Quién es ese temido y feroz león que abre sus fauces para atemorizar a quienes absorbidos y embebidos en un mundo carcomido por el ego, el orgullo y la vanidad desmedida —un mundo en que el yoísmo es el protagonista principal— han olvidado la esencia de lo más simple: el cielo azul y despejado, el cantar de un pájaro en la mañana, la asombrosa e imponente vista del Himalaya (limpia, brillante y resplandeciente), el aire puro envanecido sobre las terrazas de las grandes ciudades, los animales que ahora salen luego de estar escondidos y amedrentados por el sórdido y convulsionado estrés de las grandes ciudades contaminadas.
Pueden desatarse las más alocadas o sabias teorías. El enemigo invisible, dicen algunos. Ya lo habían predicho los más sabios profetas, comentan otros. Es parte del orden natural que reclama la sabia naturaleza o es un castigo divino, aseguran unos tantos.

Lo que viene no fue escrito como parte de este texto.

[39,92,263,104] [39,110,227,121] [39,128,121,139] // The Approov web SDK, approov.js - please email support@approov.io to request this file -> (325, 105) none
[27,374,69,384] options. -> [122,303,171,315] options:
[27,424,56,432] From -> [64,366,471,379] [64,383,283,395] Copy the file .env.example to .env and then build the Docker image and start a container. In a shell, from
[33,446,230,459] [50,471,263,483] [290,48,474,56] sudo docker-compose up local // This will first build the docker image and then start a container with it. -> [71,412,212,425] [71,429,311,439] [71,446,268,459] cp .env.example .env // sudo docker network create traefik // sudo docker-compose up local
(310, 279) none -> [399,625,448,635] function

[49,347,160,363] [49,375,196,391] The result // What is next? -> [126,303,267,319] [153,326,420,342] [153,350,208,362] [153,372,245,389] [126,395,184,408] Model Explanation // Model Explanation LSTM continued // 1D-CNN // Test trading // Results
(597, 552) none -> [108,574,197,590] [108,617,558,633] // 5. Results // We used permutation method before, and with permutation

El culto al ego se ha convertido en un problema que supera ya a los ampliamente medidos por la ansiedad y la depresión. La obsesión por salir impecable en el Instagram, la autopromoción y la estigmatización de la sociedad en las redes sociales no son ejemplos menores de las euforias colectivas de narcisismo expresadas en la victoria del Brexit, el proceso soberanista catalán o la victoria electoral de Trump.

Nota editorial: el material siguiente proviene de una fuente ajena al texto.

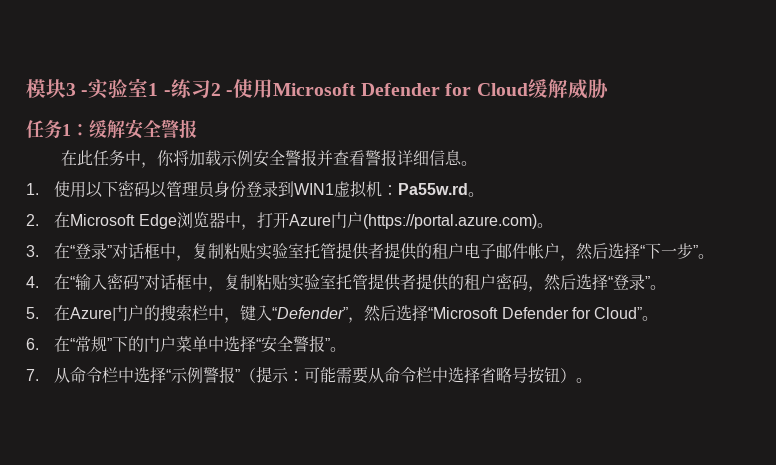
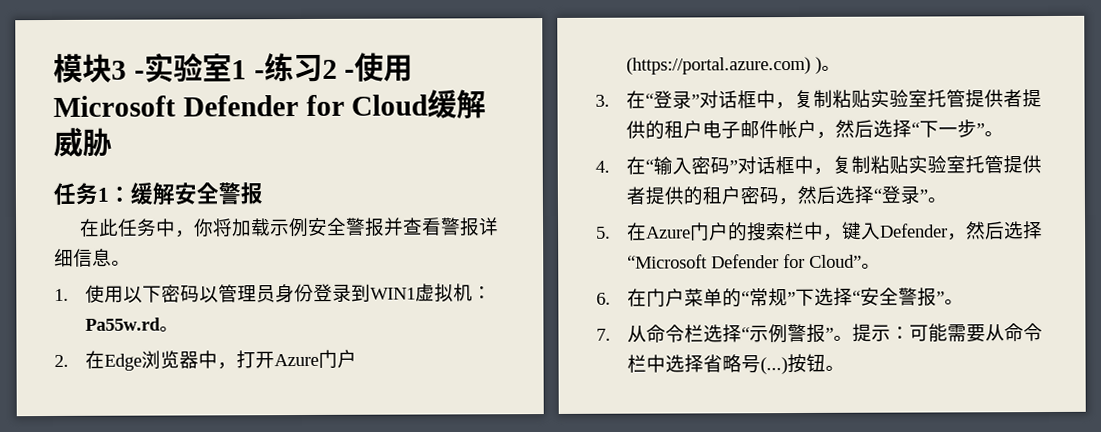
[70,214,136,226] Microsoft -> (105, 359) none
(537, 221) none -> [814,56,822,74] )
[272,307,349,319] “Defender” -> [879,223,948,238] Defender
(71, 344) none -> [645,288,742,308] 门户菜单的
[128,336,225,352] 的门户菜单中 -> (815, 297) none
[118,367,135,383] 中 -> (704, 333) none
[240,368,257,383] （ -> [832,335,853,341] 。
[528,367,577,384] 按钮） -> [759,353,826,375] (...)按钮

Vivimos en una era en que el éxito social está asociado a la belleza exterior, la popularidad y la riqueza material. Por ende, no lograr la imagen de perfecto triunfador, por el desajuste entre las expectativas y los logros, desencadena cuadros de ansiedad y episodios depresivos.
Entonces, la reflexión sería: debemos regresar a lo básico, representado en la forma de educar: ¿educamos para elevar la autoestima?, ¿para ser mejores o para ser felices? Desmontemos el mito de la cultura mediática de la fama superficial y evitemos el uso del internet como conducto de narcisismo individual.